Sunday, 13 May 2007

Muriel laughs about literary sex scenes

The movie Where The Truth Lies has a fairly hectic girl-on-girl sex scene in it. I know this because my 16-year-old rented it from the local DVD store and I watched it with her (the age restriction on the DVD was 16). We both squirmed like slugs with salt on. I'm just not, oh I don't know, progressive enough to watch soft porn with my teenage child. (That MNet flighted it at 8pm on Friday night, albeit with the more -- to my mind -- suitable age restriction of 18, beggars belief.)

This got me thinking about sex scenes in movies and also in books. Unless they have something specific to add to a plotline (and let's be honest, how often do they really?), I find most sex scenes a bit, well, embarrassing. If I want to get turned on by editorial erotica, I'll buy a book that tells me it's going to try to do just that. And if I'm not reading erotica, I quite frankly don't want to know about the hero's erection and how it strains against his Levi's buttons, or the moist and swollen state of the heroine's labia.
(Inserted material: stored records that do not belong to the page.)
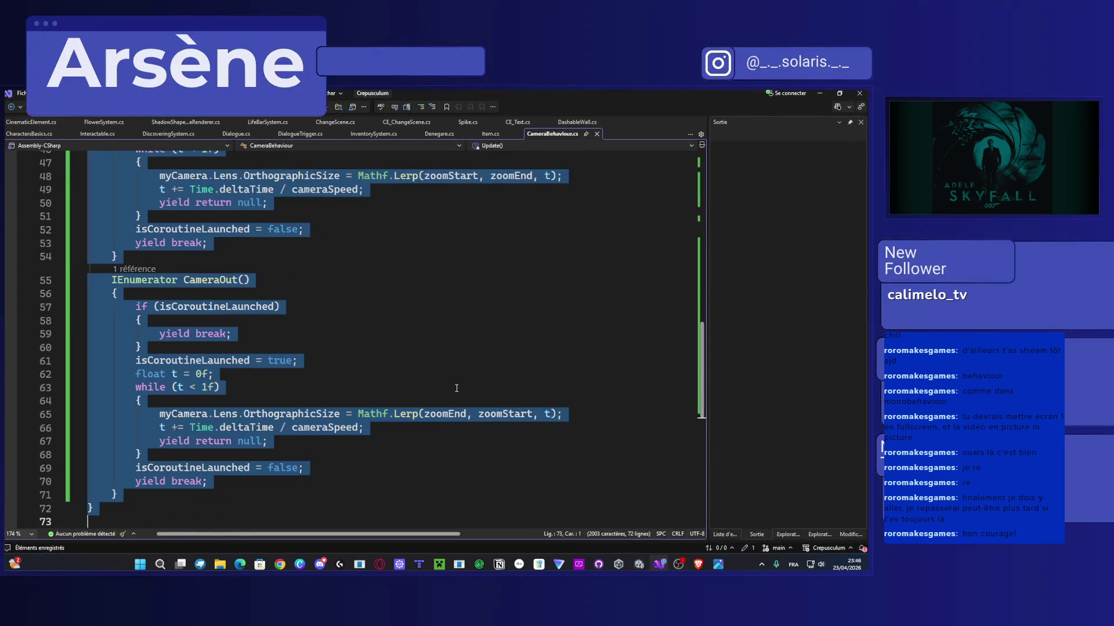
Step: Add an if (isCoroutineLaunched) yield break; guard to CameraIn and CameraOut, checking the browser reference
key("alt+Tab")
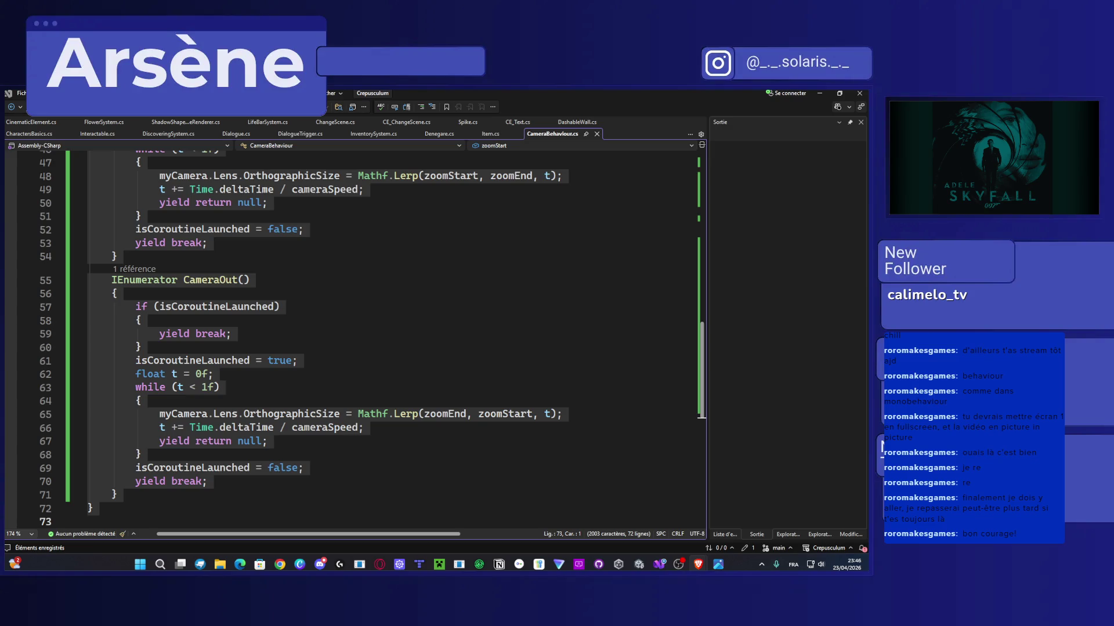
left_click(491, 346)
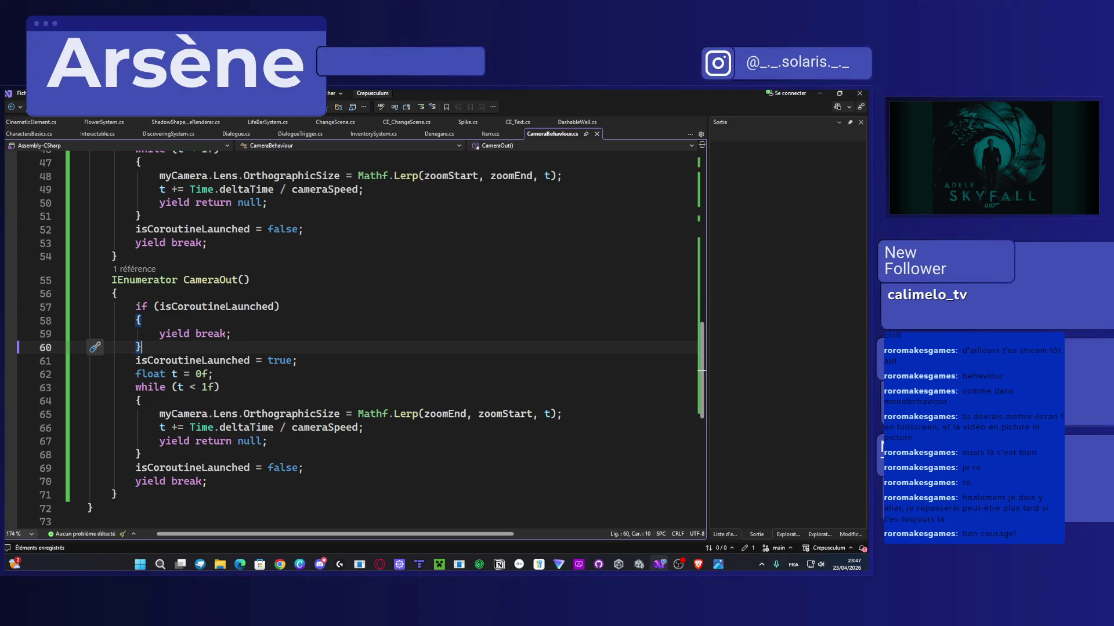
key("alt+Tab")
scroll(458, 402, "up", 2)
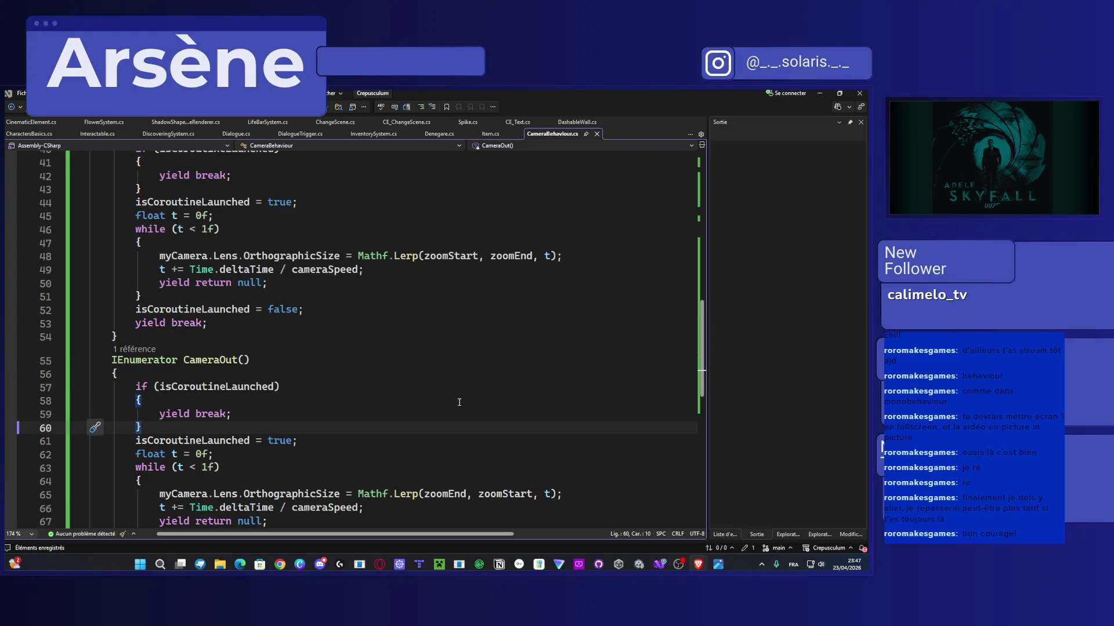
scroll(459, 402, "up", 2)
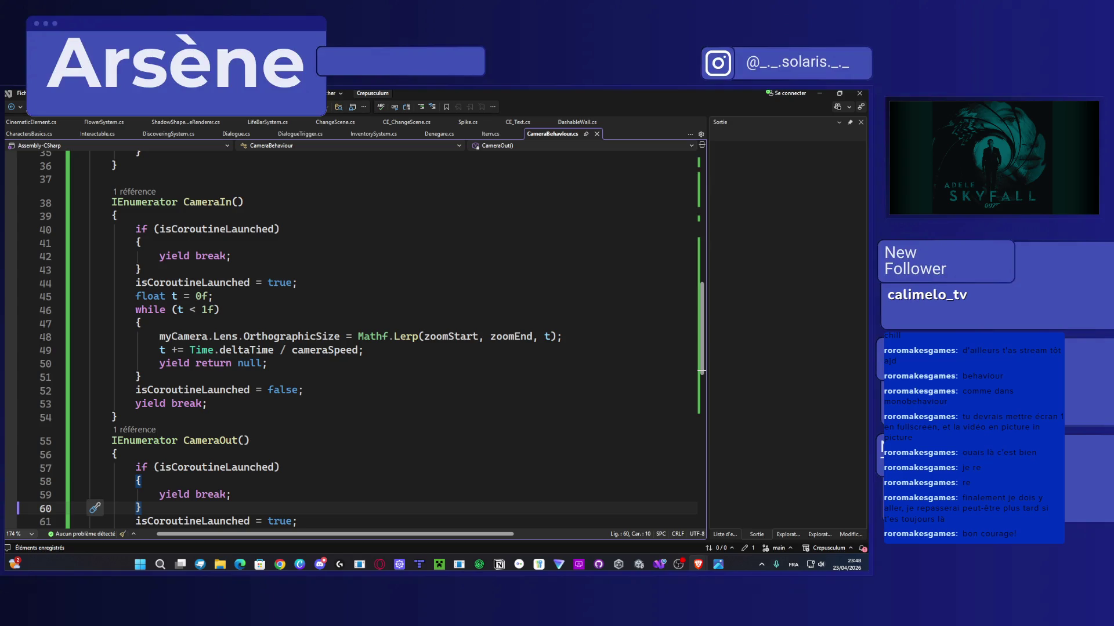
scroll(278, 379, "down", 3)
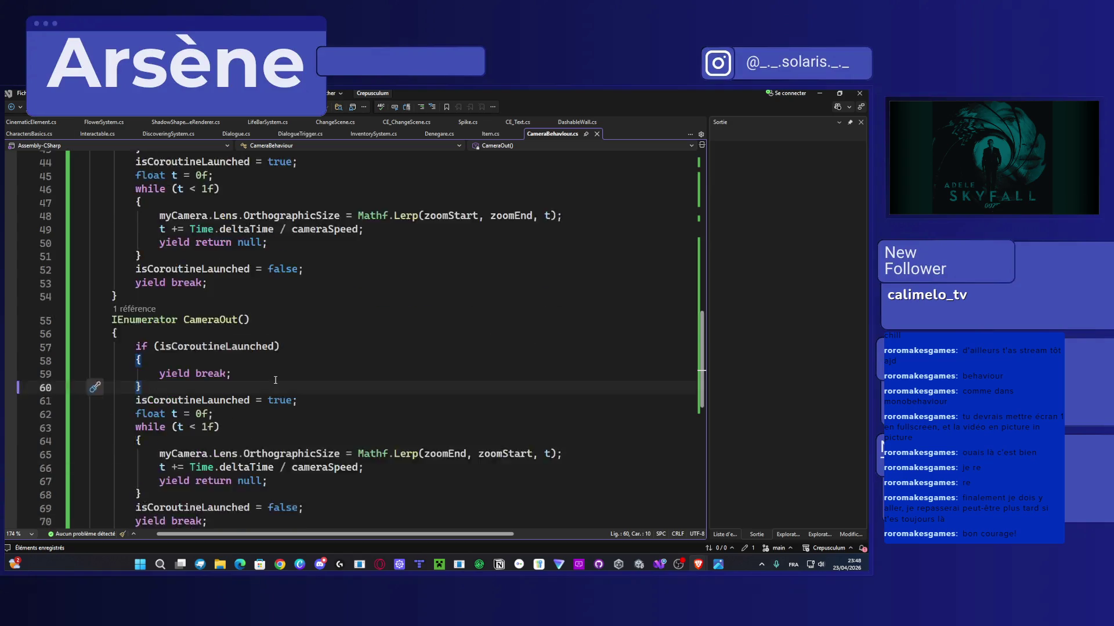
scroll(278, 378, "up", 8)
scroll(277, 378, "up", 1)
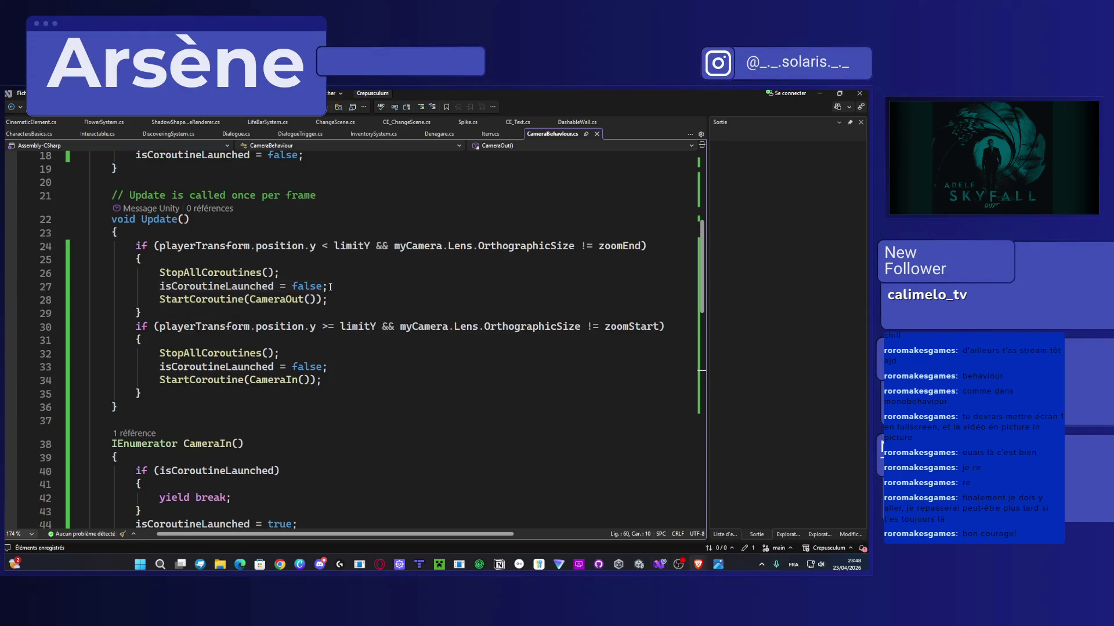
Step: Move isCoroutineLaunched = false; below the StartCoroutine(CameraOut()) call in Update
left_click_drag(328, 286, 162, 293)
key("ctrl+c")
key("BackSpace")
key("BackSpace")
key("BackSpace")
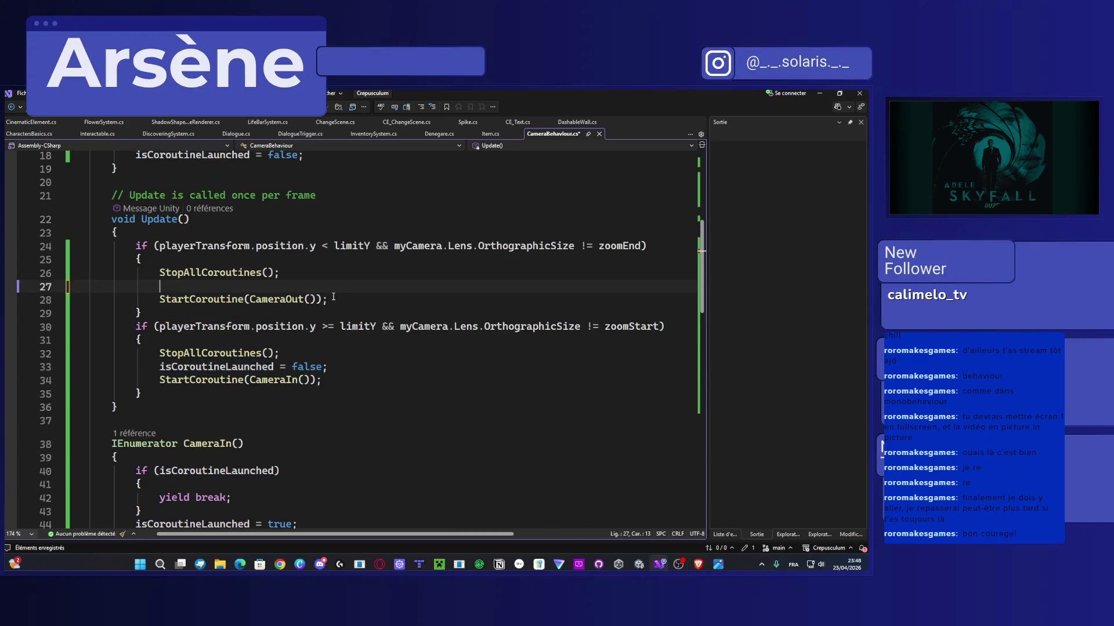
key("BackSpace")
key("BackSpace")
key("BackSpace")
key("BackSpace")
Hurrah to the Literary Review, which awards a 'Bad Sex in Fiction Award' annually to the author who produces the worst description of a sex scene in a novel. It's been won by such literary luminaries as Andre Brink and Sebastian Faulks, so it's not for sissies. And when Tom Wolfe was awarded the prize for his toe-curling scene (described by the judges, delightfully, as 'ghastly and boring') in I Am Charlotte Simmons, he harrumphed that he'd intended it ironically.

The Literary Review's judges are instructed to look for 'crude, tasteless, often perfunctory use of redundant passages of sexual description'. Last year's winner (the award is given in November, and is now in its 15th year) was novelist Iain Hollingshead, for a passage in his debut offering, Twenty Something. Reportedly, Hollingshead's reference to 'bulging trousers' tipped the scales in his favour.

I've just finished a book called Zambezi by Tony Park. It's a skop-skiet-en-donner adventure set in southern Africa, and while I could almost forgive him for calling white Africans 'Europeans' (he's an Aussie, what does he know?), I just couldn't get past the ghastly and boring sex scenes, one of which in particular (it graphically featured the insertion of a male finger into a female anus) made me both sweat heavily and laugh out loud.

Thinking that perhaps I'd lost perspective (although I haven't read a Wilbur Smith for yonks, I understand they're erotica hotbeds), I asked my no-nonsense brother-in-law to vet Zambezi for me. His take? 'I quite liked it... but the sex scenes? It's almost as if the publisher pointed out that there wasn't a sex scene in the book, and asked the author to insert a couple. They're totally gratuitous.'

Is it just us (and the judges on the panel of the Literary Review's annual awards)?

Stumble Upon Toolbar


tonypark said...

Thanks for buying the book, even if you didn't like it!

Zambezi was the second and I'm now on my fifth (fourth is due out in a couple of months).

Sorry you didn't like the sex scenes. They're what I get the most feedback about - good and bad. Hopefully I'm learning from past mistakes. Book three's been picked up for distribution in the UK, Germany, and Italy, and you should have heard some of the feedback about the rude bits in that one!

Practice makes perfect, I suppose (hope)...

Muriel said...

Thanks for your gracious reply, Tony. I shall now be compelled to buy your other books and recommend them to all my friends.